2. Die Beklagte hat die notwendigen außergerichtlichen Kosten des Klägers im Berufungsverfahren zu erstatten.
3. Die Revision wird zugelassen.
Tatbestand
Der Kläger begehrt die Gewährung von höherem Insolvenzgeld (InsG) für den Zeitraum vom 01.06. bis 31.08.2004.
Der 1979 geborene Kläger hat eine dreijährige Berufsausbildung als Maurer absolviert und war vom 01.07.1999 bis 31.08.2001 in diesem Beruf tätig. Vom 17.09.2001 bis 15.07.2002 leistete er Zivildienst und war vom 17.10.2002 bis 10.12.2003 erneut als Maurer beschäftigt. Vom 11.12.2003 bis 18.01.2004 bezog er von der Beklagten Arbeitslosengeld (Alg). In einer Veränderungsmitteilung vom Januar 2004 teilte er der Beklagten mit, dass er ab 19.01.2004 eine Beschäftigung als Maurer (Vorarbeiter) bei der H & F GmbH - Bauunternehmen - (H & F GmbH) aufnehme. Der Kläger erhielt einen Stundenlohn von 13,75 €. Auf das Arbeitsverhältnis war der Bundesrahmentarifvertrag für das Baugewerbe (BRTV) anzuwenden. Nach dem BRTV war der Lohn spätestens am 15. des Monats fällig, der auf den Monat folgt, für den er zu zahlen ist.
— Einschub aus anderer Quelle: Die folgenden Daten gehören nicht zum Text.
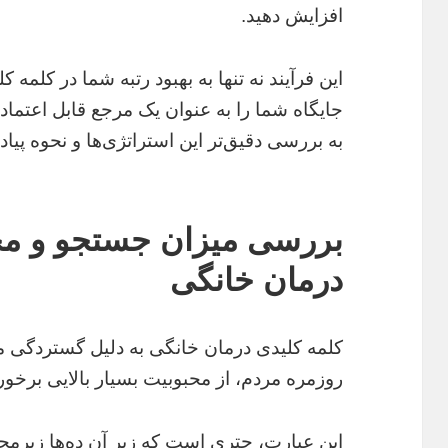
افزایش دهید.
این فرآیند نه تنها به بهبود رتبه شما در کلمه
جایگاه شما را به عنوان یک مرجع قابل اعتماد د
به بررسی دقیق‌تر این استراتژی‌ها و نحوه پیا
بررسی میزان جستجو و مح
درمان خانگی
کلمه کلیدی درمان خانگی به دلیل گستردگی م
روزمره مردم، از محبوبیت بسیار بالایی برخو
این عبارت، چتری است که زیر آن ده‌ها زیرم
Mit Beschluss vom 19.07.2004 ordnete das Amtsgericht Landau (AG) das vorläufige Insolvenzverfahren über das Vermögen der H & F GmbH an und bestellte Rechtsanwalt W zum vorläufigen Insolvenzverwalter. Der Arbeitgeber kündigte mit Zustimmung des Insolvenzverwalters das Arbeitsverhältnis mit dem Kläger zum 31.08.2004 unter Einhaltung der ordentlichen Kündigungsfrist (Schreiben vom 28.07.2004). Am 19.07.2004 wurde der Kläger von der Arbeitsleistung freigestellt; die H & F GmbH stellte ihren Geschäftsbetrieb im Juli 2004 ein. Der Kläger bot am 19.07.2004 gegenüber dem Arbeitgeber seine Arbeitskraft an und verlangte die Weiterzahlung des Arbeitsentgelts. Daraufhin erkannte der Arbeitgeber die Arbeitsentgeltansprüche gegenüber dem Kläger an, der von der Erhebung einer Klage absah (Erklärung des Klägers gegenüber der Arbeitsagentur S vom 10.08.2004). Mit Beschluss vom 24.11.2004 eröffnete das AG das Insolvenzverfahren über das Vermögen der H & F GmbH und ernannte Rechtsanwalt W zum Insolvenzverwalter. Mit Beschluss vom 30.10.2006 stellte das AG das Verfahren mangels einer die Kosten des Verfahrens deckenden Masse ein. Die H & F GmbH erhielt das Recht zurück, über die Insolvenzmasse frei zu verfügen.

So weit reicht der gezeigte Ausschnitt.